Problem details: Put every line of the data below into a numbered list, omitting any blank lines.

Data excerpts
+---+

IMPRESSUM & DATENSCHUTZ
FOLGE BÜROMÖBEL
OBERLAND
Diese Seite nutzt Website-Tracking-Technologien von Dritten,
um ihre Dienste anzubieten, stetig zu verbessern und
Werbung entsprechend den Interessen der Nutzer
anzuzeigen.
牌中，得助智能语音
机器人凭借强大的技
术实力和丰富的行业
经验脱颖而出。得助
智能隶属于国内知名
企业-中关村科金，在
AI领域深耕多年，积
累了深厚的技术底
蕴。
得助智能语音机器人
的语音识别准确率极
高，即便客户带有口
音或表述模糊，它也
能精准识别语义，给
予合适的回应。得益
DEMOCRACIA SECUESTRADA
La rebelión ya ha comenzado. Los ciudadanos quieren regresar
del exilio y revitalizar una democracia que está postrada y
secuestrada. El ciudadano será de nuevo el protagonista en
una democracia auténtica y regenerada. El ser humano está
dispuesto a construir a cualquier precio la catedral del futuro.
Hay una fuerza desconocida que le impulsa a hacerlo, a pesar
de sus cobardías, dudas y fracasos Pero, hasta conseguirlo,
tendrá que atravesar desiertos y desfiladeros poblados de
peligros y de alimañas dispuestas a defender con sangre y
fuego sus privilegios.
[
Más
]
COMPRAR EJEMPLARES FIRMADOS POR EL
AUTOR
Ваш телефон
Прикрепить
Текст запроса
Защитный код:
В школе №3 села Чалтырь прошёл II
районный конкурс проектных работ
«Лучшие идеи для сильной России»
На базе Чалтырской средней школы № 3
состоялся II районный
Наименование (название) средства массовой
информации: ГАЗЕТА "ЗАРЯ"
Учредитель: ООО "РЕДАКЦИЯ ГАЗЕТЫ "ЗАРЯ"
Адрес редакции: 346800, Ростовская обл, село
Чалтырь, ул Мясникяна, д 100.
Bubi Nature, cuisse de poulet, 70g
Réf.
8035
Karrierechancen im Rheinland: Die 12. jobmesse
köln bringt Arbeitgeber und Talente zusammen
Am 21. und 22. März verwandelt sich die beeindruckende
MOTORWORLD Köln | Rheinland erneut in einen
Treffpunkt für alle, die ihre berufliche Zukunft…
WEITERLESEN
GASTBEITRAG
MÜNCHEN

+---+

Output:
1. IMPRESSUM & DATENSCHUTZ
2. FOLGE BÜROMÖBEL
3. OBERLAND
4. Diese Seite nutzt Website-Tracking-Technologien von Dritten,
5. um ihre Dienste anzubieten, stetig zu verbessern und
6. Werbung entsprechend den Interessen der Nutzer
7. anzuzeigen.
8. 牌中，得助智能语音
9. 机器人凭借强大的技
10. 术实力和丰富的行业
11. 经验脱颖而出。得助
12. 智能隶属于国内知名
13. 企业-中关村科金，在
14. AI领域深耕多年，积
15. 累了深厚的技术底
16. 蕴。
17. 得助智能语音机器人
18. 的语音识别准确率极
19. 高，即便客户带有口
20. 音或表述模糊，它也
21. 能精准识别语义，给
22. 予合适的回应。得益
23. DEMOCRACIA SECUESTRADA
24. La rebelión ya ha comenzado. Los ciudadanos quieren regresar
25. del exilio y revitalizar una democracia que está postrada y
26. secuestrada. El ciudadano será de nuevo el protagonista en
27. una democracia auténtica y regenerada. El ser humano está
28. dispuesto a construir a cualquier precio la catedral del futuro.
29. Hay una fuerza desconocida que le impulsa a hacerlo, a pesar
30. de sus cobardías, dudas y fracasos Pero, hasta conseguirlo,
31. tendrá que atravesar desiertos y desfiladeros poblados de
32. peligros y de alimañas dispuestas a defender con sangre y
33. fuego sus privilegios.
34. [
35. Más
36. ]
37. COMPRAR EJEMPLARES FIRMADOS POR EL
38. AUTOR
39. Ваш телефон
40. Прикрепить
41. Текст запроса
42. Защитный код:
43. В школе №3 села Чалтырь прошёл II
44. районный конкурс проектных работ
45. «Лучшие идеи для сильной России»
46. На базе Чалтырской средней школы № 3
47. состоялся II районный
48. Наименование (название) средства массовой
49. информации: ГАЗЕТА "ЗАРЯ"
50. Учредитель: ООО "РЕДАКЦИЯ ГАЗЕТЫ "ЗАРЯ"
51. Адрес редакции: 346800, Ростовская обл, село
52. Чалтырь, ул Мясникяна, д 100.
53. Bubi Nature, cuisse de poulet, 70g
54. Réf.
55. 8035
56. Karrierechancen im Rheinland: Die 12. jobmesse
57. köln bringt Arbeitgeber und Talente zusammen
58. Am 21. und 22. März verwandelt sich die beeindruckende
59. MOTORWORLD Köln | Rheinland erneut in einen
60. Treffpunkt für alle, die ihre berufliche Zukunft…
61. WEITERLESEN
62. GASTBEITRAG
63. MÜNCHEN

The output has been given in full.